S’ajoute à cela un dernier motif d’optimisme. Certains des investissements réalisés par ces fonds dans certains secteurs de la finance ont clairement pour objectif d’opérer des transferts de technologie. C’est notamment le cas, me semble t-il, pour les investissements fait par certains pays du golfe au capital du Nasdaq, du LSE et de certaines bourse scandinaves.

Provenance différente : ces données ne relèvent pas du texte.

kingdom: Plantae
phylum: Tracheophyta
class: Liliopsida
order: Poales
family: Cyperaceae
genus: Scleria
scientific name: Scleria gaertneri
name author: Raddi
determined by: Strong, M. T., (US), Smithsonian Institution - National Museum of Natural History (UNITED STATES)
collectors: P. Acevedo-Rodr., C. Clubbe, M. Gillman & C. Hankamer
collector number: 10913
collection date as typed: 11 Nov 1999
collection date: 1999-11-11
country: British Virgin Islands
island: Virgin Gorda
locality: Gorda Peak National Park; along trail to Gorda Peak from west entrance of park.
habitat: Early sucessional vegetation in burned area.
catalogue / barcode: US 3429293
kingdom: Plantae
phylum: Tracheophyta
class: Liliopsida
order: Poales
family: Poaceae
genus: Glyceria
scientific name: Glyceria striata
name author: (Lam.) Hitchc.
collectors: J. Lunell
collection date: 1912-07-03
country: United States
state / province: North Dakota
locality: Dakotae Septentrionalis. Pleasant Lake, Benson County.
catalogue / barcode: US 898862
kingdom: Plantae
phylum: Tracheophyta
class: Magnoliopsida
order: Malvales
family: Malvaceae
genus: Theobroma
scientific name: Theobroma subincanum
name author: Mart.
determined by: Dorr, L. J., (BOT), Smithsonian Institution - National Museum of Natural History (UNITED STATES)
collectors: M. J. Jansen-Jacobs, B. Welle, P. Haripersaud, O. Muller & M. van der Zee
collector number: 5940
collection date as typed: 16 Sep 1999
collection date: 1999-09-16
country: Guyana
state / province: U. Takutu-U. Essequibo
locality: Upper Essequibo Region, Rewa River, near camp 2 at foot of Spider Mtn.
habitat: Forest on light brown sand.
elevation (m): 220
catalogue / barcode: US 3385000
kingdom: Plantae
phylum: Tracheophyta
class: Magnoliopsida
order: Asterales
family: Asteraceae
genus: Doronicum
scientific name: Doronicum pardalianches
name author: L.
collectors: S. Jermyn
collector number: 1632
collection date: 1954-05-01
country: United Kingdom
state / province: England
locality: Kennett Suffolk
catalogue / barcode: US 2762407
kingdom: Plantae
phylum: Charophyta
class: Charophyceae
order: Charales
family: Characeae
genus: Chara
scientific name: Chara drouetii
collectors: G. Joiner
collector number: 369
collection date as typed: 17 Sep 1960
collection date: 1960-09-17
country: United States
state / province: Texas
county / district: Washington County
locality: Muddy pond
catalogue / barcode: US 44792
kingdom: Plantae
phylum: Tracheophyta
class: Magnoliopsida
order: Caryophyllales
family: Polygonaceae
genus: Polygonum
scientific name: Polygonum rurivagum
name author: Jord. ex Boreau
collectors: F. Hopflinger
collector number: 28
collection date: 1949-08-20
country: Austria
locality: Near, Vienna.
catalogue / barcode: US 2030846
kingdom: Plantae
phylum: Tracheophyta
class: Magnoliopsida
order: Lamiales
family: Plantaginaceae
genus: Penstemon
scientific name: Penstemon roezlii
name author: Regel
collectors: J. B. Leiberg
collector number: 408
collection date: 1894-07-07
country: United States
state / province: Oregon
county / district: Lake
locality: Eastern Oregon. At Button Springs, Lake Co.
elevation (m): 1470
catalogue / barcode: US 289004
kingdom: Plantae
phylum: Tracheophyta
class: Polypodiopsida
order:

L’objectif de tels investissements est au moins autant d’apprendre à mieux gérer une bourse que de maximiser son TRI. De même, quand la Chine annonce être prête à libéraliser les contraintes en matière d’investissements étrangers dans le secteur de la gestion d’actifs, au lendemain de l’entrée au capital de Morgan Stanley de CIC, cela devrait donner à réfléchir. « Là où est le commerce, il n’est pas de guerre » disait Montesquieu. Peut-être, après tout, que la libéralisation progressive et multilatérale de la finance est facteur d’efficacité. N’est-ce pas ce que l’on nous avait appris ?

 

Pas de diabolisation, donc, des fonds émergents. Pas d’angélisme pour autant. Il est, dans ce domaine, trois impératifs pour l’avenir. Exiger plus de transparence sur la gestion de ces fonds (comme en offre le fonds norvégien, bien plus transparent que tous nos « hedge funds »…). Discuter avec eux d’investissements conjoints : des transferts de technologie intelligents en matière de banque, il y en a encore beaucoup à imaginer et à réaliser sur l’ensemble de la planète. Et enfin, créons, nous aussi, des fonds souverains. Renforçons les moyens de la Caisse des Dépôts, abondons le Fonds de Réserve des Retraites. On pourra alors, beaucoup plus facilement, parler d’égal à égal…

 



[1] Olivier Pastré : « Doctor Jekyll et Mister « Subprime », Perrin 2008.